** Exercise details **
Extract every one of the lines below verbatim, and leave the pictures out of your answer.

----- Items

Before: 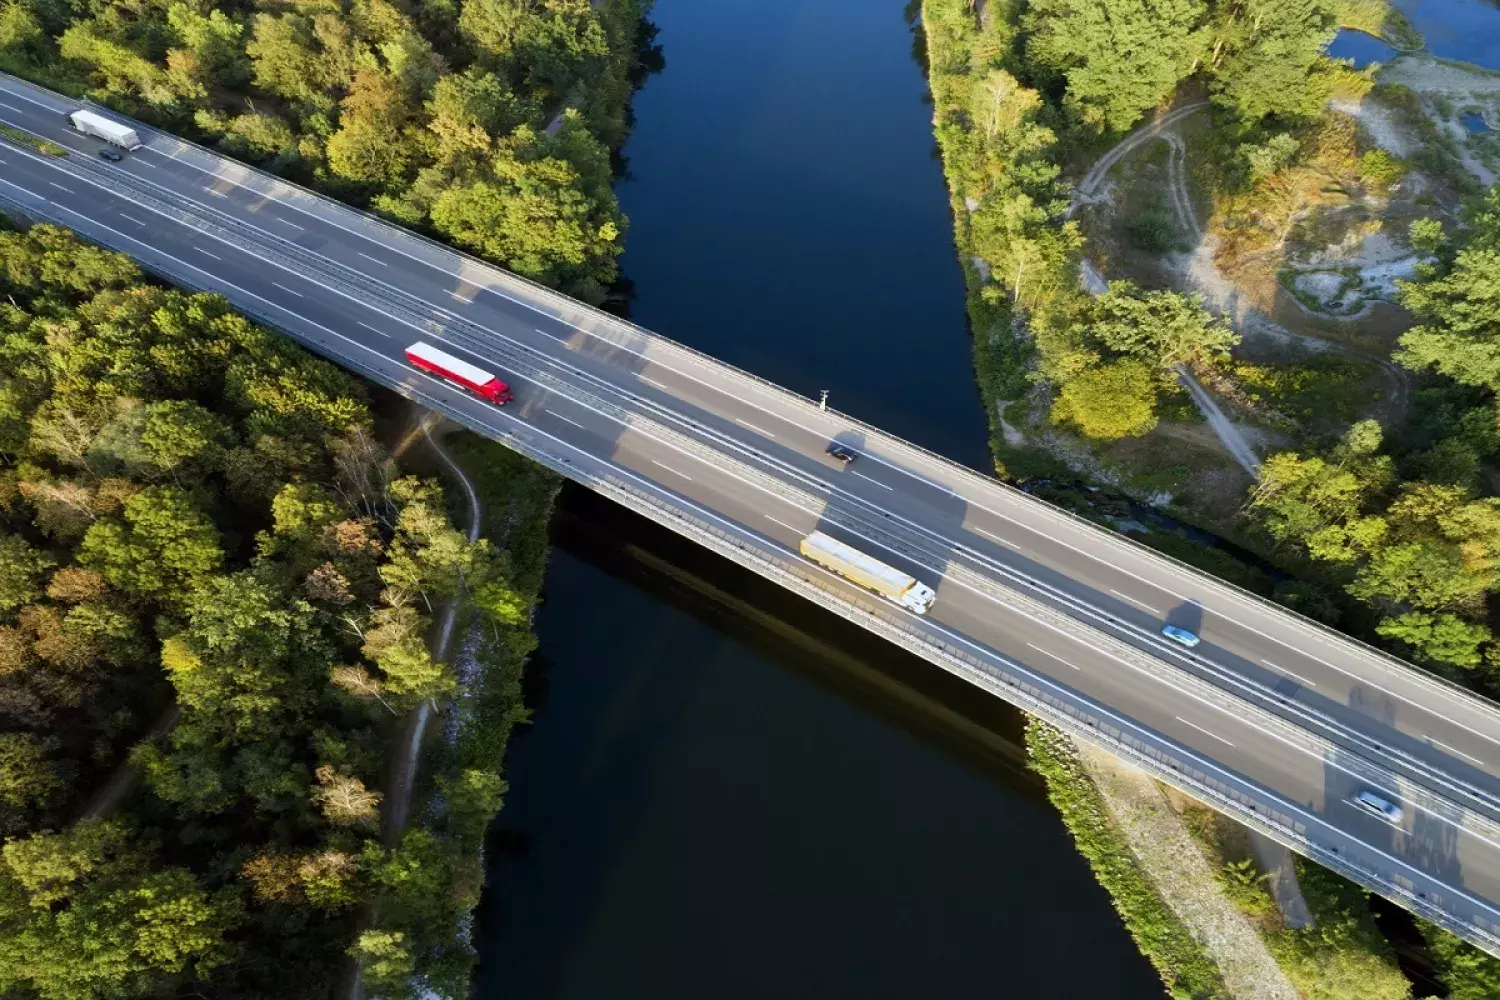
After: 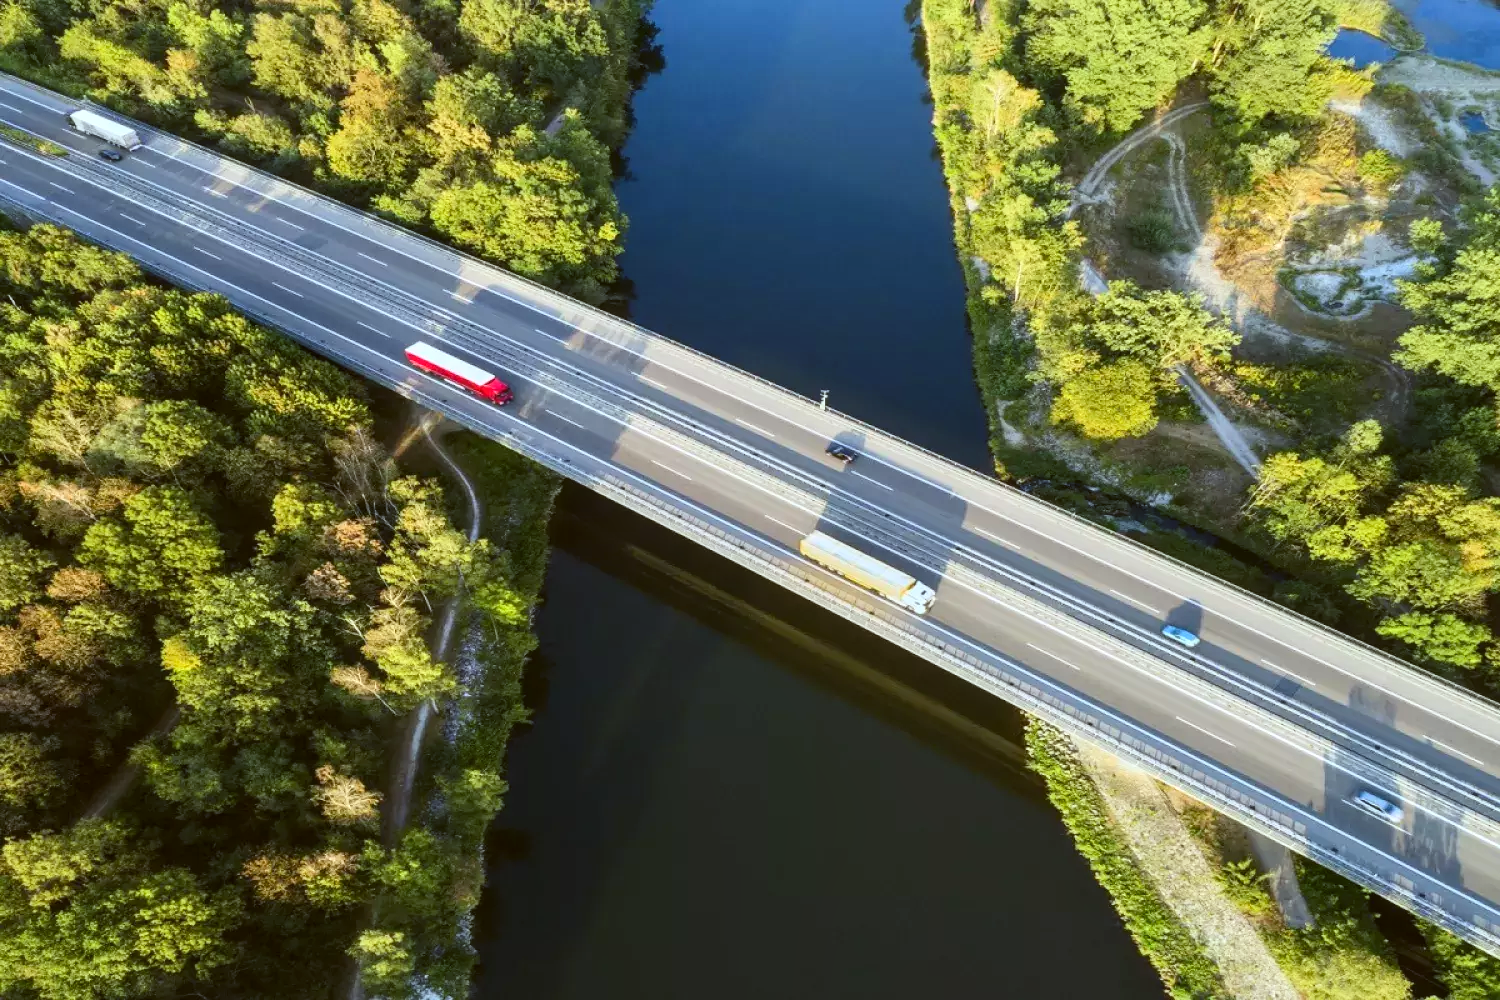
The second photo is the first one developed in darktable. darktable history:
contrast brightness saturation: contrast 0.2, brightness 0.16, saturation 0.22
local contrast: on, module defaults
color balance: lift [1.004, 1.002, 1.002, 0.998], gamma [1, 1.007, 1.002, 0.993], gain [1, 0.977, 1.013, 1.023], contrast -3.64%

----------

** Answer **
Before: 
After: 
The second photo is the first one developed in darktable. darktable history:
contrast brightness saturation: contrast 0.2, brightness 0.16, saturation 0.22
local contrast: on, module defaults
color balance: lift [1.004, 1.002, 1.002, 0.998], gamma [1, 1.007, 1.002, 0.993], gain [1, 0.977, 1.013, 1.023], contrast -3.64%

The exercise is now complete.